# Need Lighting Help for a 55 gallon planted tank.



## FuelingFire (Oct 7, 2012)

Hi everyone, 

OK so i haven't started my 48" 55g tank yet, i am in the process of getting everything i need to get it set up. I have two Lids with the crappy 15 watt bulbs, I know i need a light with a kelvin of 5500-6500K. I was thinking of modifying my hood lights using CFL 65 watt 6500k fluorescent screw in light bulbs. I was going to mount them inside where the 15 watt tube fluorescent would be. I was going to put 2 lights per cap. I have to lids (hence the 2 lights per cap) it would total 4 lights total. But i figured the screw socket would be easier beings i can control the the size of the bulbs. and how many bulbs to use. I want a medium-heavy planted tank so this is my lighting issue. 
Or should i just go with the standard 48 inch tube lighting at 32 watts and how many would i need? as far as plants go i haven't gotten that far i know they will be moderate lighting to low level. All my research i have done has been confusing and makes it hard to figure out. anyone have any suggestions. I am how ever on a limited budget so i can't fork out 100's of dollars, I plan on doing the work myself, Electrical work isn't a problem due to having family in the trade.
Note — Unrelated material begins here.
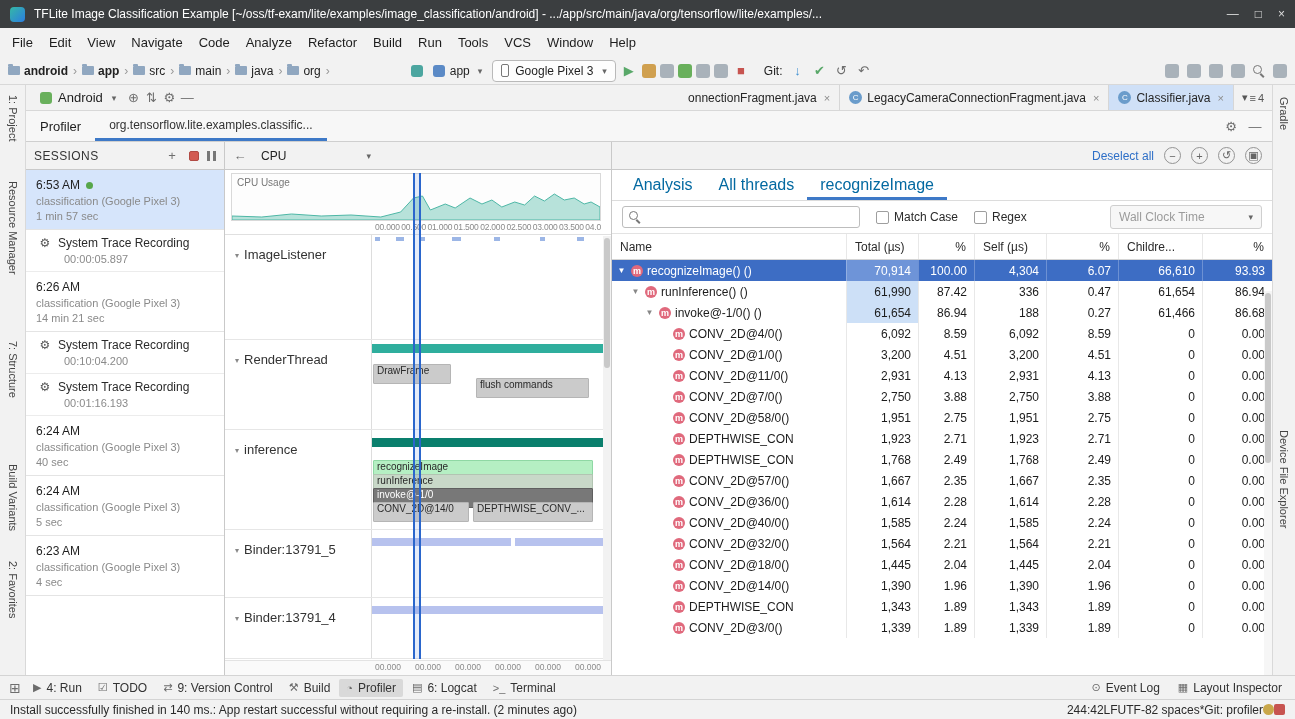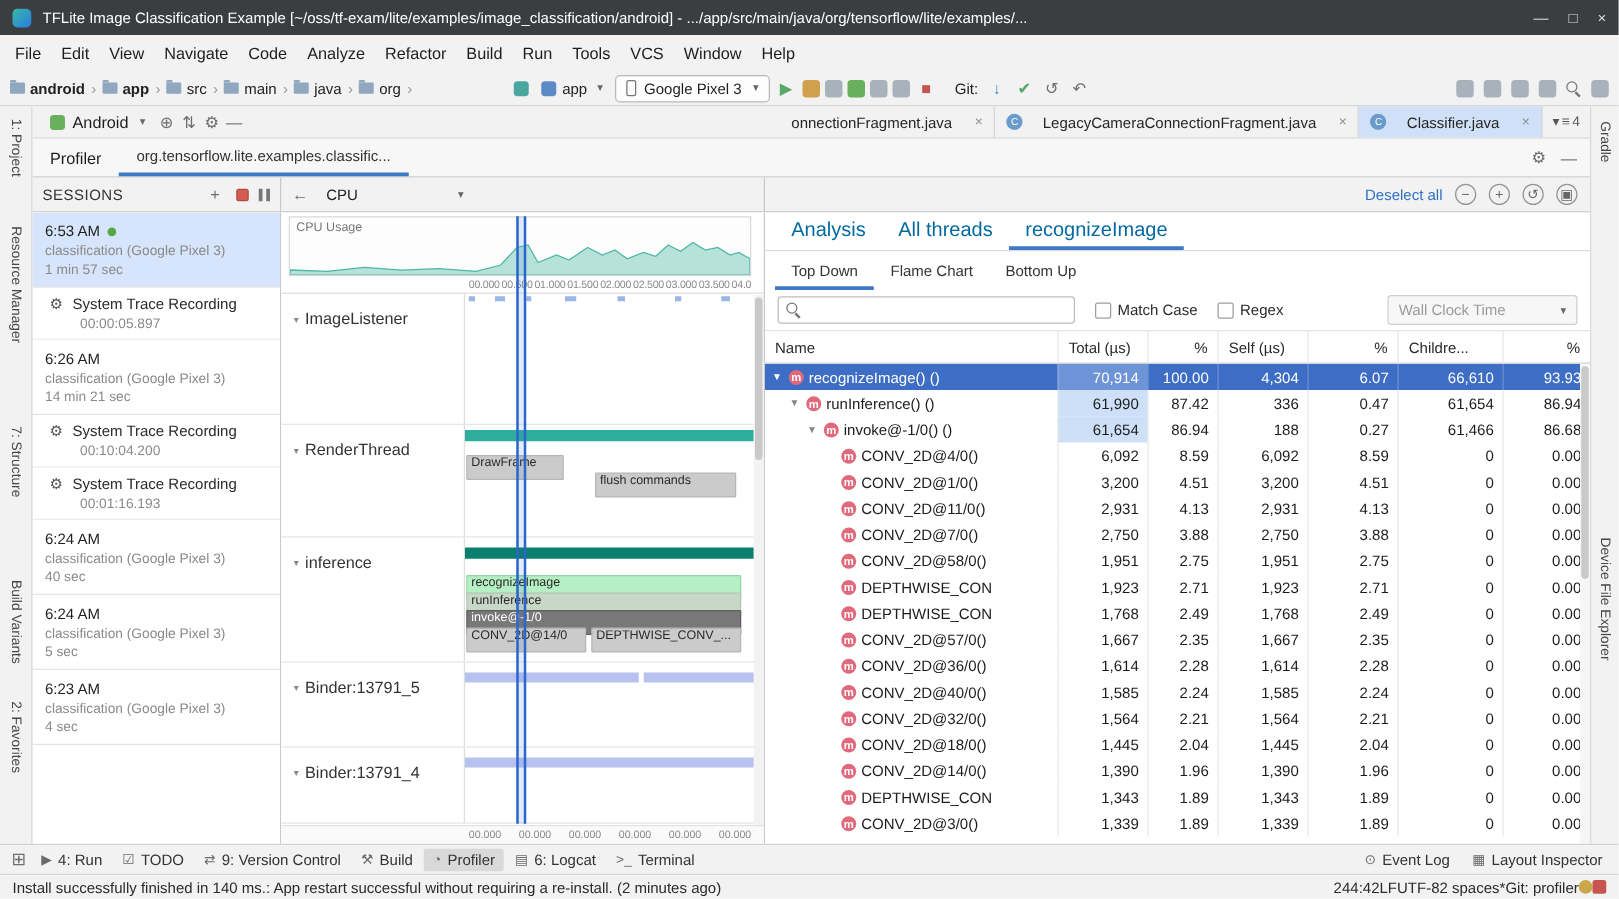"onnectionFragment.java" .etab { gap: 16px -> 5px }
I am sorry if i confused anyone. I just figured using the screw in socket cfl light bulbs would be an easier and cheaper method? So thanks in advance for any suggestions.


----------



## polukoff (Nov 23, 2011)

Everyone does this, it costs under $30 for everything, I have found it for under $20 if you can find cheap 19 watt bulbs which are 100 watt equivalent. You will need 3 for sure if you want anything more than java fern and Anubis in the tank. Lids will hinder your lighting penetration, I would scrap your aquarium hood all together to do this.


----------



## FuelingFire (Oct 7, 2012)

I had honestly thought about that. But was afraid of the fish jumping out if i get any of those types that are escape artist. I guess i could build a Hood. But wouldn't wouldn't the affect be the same is i modified the light caps on the hood? By using the same concept as that? the difference being the lights would be side ways instead of facing down. But i like your tank it is beautiful!


----------



## Aurie (Jun 22, 2012)

In the picture, it's hard to see, but there are versa tops or glass that the lights sit on. There is about 1.5 inches in the back that's not glass but it comes with a plastic piece that slides on and you can trim it to size for your attachments so in theory, no one could jump out.


----------



## FuelingFire (Oct 7, 2012)

Yeah i went and got a shop light with 2 32 watt daylight bulbs. going to do a low tech set up for now. thanks to all the comments and help.


----------



## FishyFishy89 (Jul 3, 2011)

polukoff said:


> Everyone does this, it costs under $30 for everything, I have found it for under $20 if you can find cheap 19 watt bulbs which are 100 watt equivalent. You will need 3 for sure if you want anything more than java fern and Anubis in the tank. Lids will hinder your lighting penetration, I would scrap your aquarium hood all together to do this.


I love this! How hot does it get? Would it do fine to sit ontop of plexiglass?


----------